Albertson's conjecture and 5-coloring non-planar graphs

by Janos Barat

Institution: Monash University
Date: Tue 8th November 2011
Time: 11:00 AM
Location: Russell Love Theatre, Richard Berry Building

Abstract: A graph is planar, if it can be drawn in the plane without edge crossings. It follows from the Euler-formula, that any planar graph has a vertex of degree at most 5. Therefore, using a greedy coloring algorithm, we can trivially color the vertices of a planar graph by 6 colors.
It is still easy to prove that 5 colors suffice.
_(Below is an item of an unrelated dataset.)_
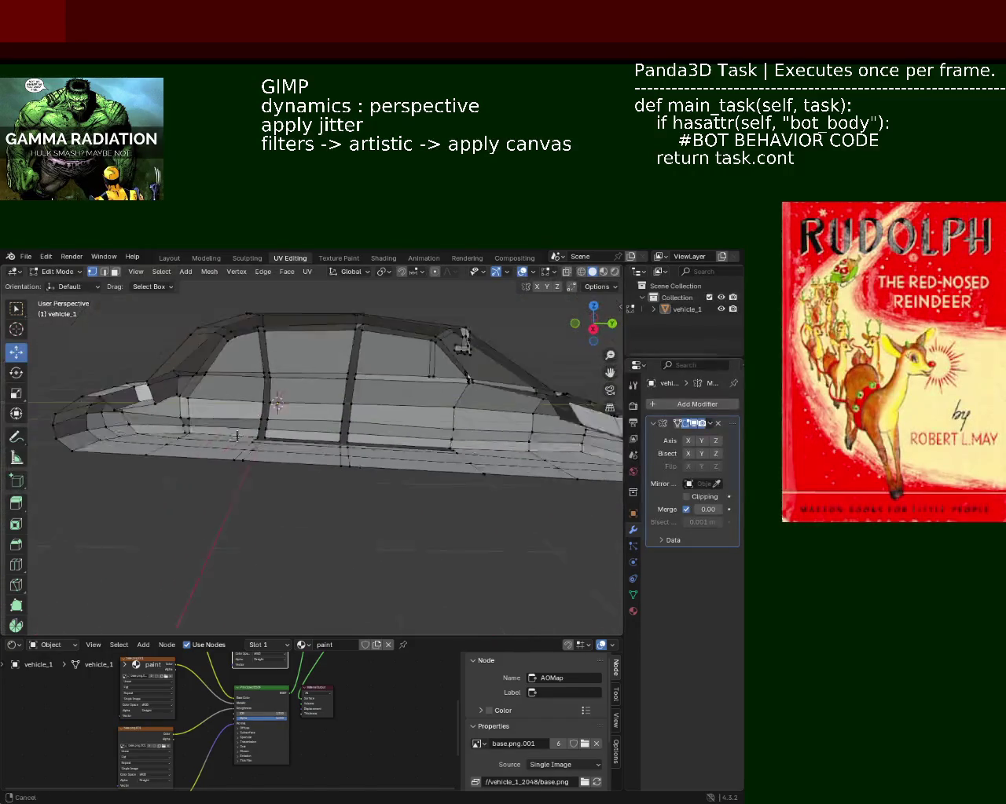
{"action": "middle_click_drag", "start_coordinate": [454, 437], "coordinate": [308, 413]}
What happens if we allow some edge crossings in the drawing? Can we still 5 color the vertices? Is there any connection between the minimum number of crossings in a drawing of a graph G and its chromatic number? Both of these graph parameters are hard to compute. Still, Mike Albertson formulated a conjecture in 2007 that for any r-chromatic G, the crossing number of G is at least the crossing number of $K_r$, the complete graph on $r$ vertices. This conjecture is a weakening of Hajos conjecture, and it includes the 4 color theorem as a subcase. We will show that this conjecture follows from some known results up to a factor of 4. It is also true for r at most 16, despite the fact that we only know the crossing number of $K_r$ for $r$ at most 12.